[[ Document segment open ]]

Other items this week, a Ford Ka presented with a leaking brake pipe union, sometimes we find this after a brake pipe has been changed and not checked with the brakes applied. What was unusual was the brake pipe appeared to be the original and no signs of work having taken place to account for the leak.

Some new reasons for rejection have been applicable since the beginning of the year with regards to ball joint rubber boots. This one was on an 03 Corsa anti roll bar link.

“… a balljoint rubber boot deteriorated no longer preventing the ingress of dirt etc”

seen removed from the vehicle , yup I think dirt will get in there

steering, brakes and suspension


We’ve had a number of items crop up this week, the first was on a ‘w’ reg Ford Ka, quite a bit  of corrosion reared it’s ugly head, not really surprising bearing in mind it’s age, but we also found a steering issue

the universal joint at the bottom of the steering column was excessively worn, allowing ecess free play at the sterring wheel, approx 30mm rather than the allowable 13mm. As it was a vehicle with power steering the joint was not available as a separate item, necessitating a replacement steering column, fortunately we were able to source a second unit rather than having to pay the main dealer price 0f £300+ for a new unit.

Friday afternoon we had a rather worried young lady in as her brakes were making a funny noise, a visual check through the wheels revealed one of the pads  breaking up, once the parts were ordered and on their way a stripdown revealed 3 of the 4 pads friction material had separated from the backing plate.


The pads were about 2/3rds worn but the vehicle had been relatively unused for a month or two .

Saturday brought a different problem in. An 06 Astra  for test had a badly worn tyre showing the cords.

  Once I began to check the steering and suspension on the ramp the reason for the inner edge wearing so badly became apparent.


The ball joint in suspension arm was badly worn, when it was driven into the brake tester to check the brakes a loud clunk from the front suspension was heard, had the vehicle come into the workshop when the clunk was 1st apparent the tyre may have lasted a few months more.

Peugeot and Citroen springs again.


Earlier in these posts I refer  to the way some peugeots and citroens have a habit of shredding their  front tyres when a coil spring breaks, mentioning a modification made under recall by the manufacturers consisting of a retaining shroud fitted around the base of the coil spring seat.

[[ Document segment closed ]]
[[ Dataset content open ]]

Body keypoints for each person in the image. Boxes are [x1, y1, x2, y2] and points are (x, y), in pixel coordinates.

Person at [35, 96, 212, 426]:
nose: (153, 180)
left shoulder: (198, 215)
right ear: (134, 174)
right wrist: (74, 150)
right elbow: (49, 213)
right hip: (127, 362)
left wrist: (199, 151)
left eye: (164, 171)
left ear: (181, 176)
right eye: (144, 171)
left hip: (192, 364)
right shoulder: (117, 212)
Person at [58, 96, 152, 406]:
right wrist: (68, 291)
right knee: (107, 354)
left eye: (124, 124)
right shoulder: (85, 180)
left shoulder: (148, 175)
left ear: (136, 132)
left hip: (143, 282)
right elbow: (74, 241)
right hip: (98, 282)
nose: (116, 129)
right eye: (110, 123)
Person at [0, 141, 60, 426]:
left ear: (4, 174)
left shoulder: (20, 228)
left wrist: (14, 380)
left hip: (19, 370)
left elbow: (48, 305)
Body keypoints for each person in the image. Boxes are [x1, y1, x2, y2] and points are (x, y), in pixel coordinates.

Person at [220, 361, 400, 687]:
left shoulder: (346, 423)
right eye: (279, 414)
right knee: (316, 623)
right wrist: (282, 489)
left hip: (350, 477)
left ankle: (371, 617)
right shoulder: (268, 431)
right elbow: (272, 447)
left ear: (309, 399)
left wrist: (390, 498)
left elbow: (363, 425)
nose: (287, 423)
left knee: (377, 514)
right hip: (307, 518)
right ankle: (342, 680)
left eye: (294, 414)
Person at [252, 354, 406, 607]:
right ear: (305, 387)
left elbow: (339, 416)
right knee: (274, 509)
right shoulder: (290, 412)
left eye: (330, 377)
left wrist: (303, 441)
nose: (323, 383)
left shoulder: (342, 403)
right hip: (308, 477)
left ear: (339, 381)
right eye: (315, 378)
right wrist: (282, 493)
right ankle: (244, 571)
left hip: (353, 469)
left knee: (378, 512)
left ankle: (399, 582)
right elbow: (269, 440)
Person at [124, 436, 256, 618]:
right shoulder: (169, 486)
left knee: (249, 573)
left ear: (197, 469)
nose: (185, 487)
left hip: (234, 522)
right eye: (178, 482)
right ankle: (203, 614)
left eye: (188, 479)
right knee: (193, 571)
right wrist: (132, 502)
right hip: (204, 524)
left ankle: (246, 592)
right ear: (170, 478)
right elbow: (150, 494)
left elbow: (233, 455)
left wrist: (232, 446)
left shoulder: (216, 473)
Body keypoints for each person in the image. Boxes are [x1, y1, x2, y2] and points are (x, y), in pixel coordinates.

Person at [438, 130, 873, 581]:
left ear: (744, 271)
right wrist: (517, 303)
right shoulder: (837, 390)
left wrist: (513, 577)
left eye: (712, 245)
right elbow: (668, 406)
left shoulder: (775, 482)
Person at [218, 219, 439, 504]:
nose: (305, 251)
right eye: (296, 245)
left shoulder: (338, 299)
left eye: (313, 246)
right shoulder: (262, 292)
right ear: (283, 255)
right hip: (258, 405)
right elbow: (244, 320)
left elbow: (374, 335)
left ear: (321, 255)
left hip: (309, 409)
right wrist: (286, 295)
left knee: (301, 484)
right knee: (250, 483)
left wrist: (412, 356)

[[ Dataset content closed ]]

# Problem set:
[a] Revise the passage of the workshop notes starting at "Once I began" and ending at "coil spring seat.", replacing "clunk" with "knock".
[b] Write what comes next in the workshop notes on faults found during vehicle testing, picking up after their final sentence.

# Exercise answers:
[a]
Once I began to check the steering and suspension on the ramp the reason for the inner edge wearing so badly became apparent.


The ball joint in suspension arm was badly worn, when it was driven into the brake tester to check the brakes a loud knock from the front suspension was heard, had the vehicle come into the workshop when the knock was 1st apparent the tyre may have lasted a few months more.

Peugeot and Citroen springs again.


Earlier in these posts I refer  to the way some peugeots and citroens have a habit of shredding their  front tyres when a coil spring breaks, mentioning a modification made under recall by the manufacturers consisting of a retaining shroud fitted around the base of the coil spring seat.

[b]
The above is an example of the retaining shroud in place, what cannot be seen in this instance is that the coil spring has broken and that the shroud has done its job and prevented the broken end of the spring falling down and shredding the tyre. The following image clearly shows how the spring has broken but remains securely on the spring seat. 

I should also mention that I have seen a broken spring that has managed to slip through the base of the shroud, so it seems it is not always successful in retaining the broken spring in place.

Suspension and prescribed areas


A number of items have cropped up this last week, a broken coil spring seems to be a regular occurrence, this one seen on a Renault Clio
In it’s normal position, rather than wheels free, the break was hardly noticeable, however once jacked up it was immediately spotted.

Following on from springs another regular occurrence are suspension arm bushes, the following images are from a ‘Y’ reg Honda Civic.
Again on initial viewing of it, it didn’t appear too bad, however on inspection of the underside of the arm it was clear that the bonding on the bush had failed allowing excessive movement, as the arm moved up and thus contacting the front subframe, leading to a heavy knocking over bumps. The same vehicle also had a problem with 2  antiroll bar links having become detached at the balljoints.Which were also making a characteristic knock over small bumps.

Then we had a Mazda MX5 suffering with some tinworm, the outer sills seem to suffer just forward of the rear wheel arches,Further inspection also revealed excessive corrosion to the sill closing panels inside the rear wheel arches, not something the owner would be expected to notice under normal circumstances.
All of the above would be spotted in good time if the vehicles were regularly serviced.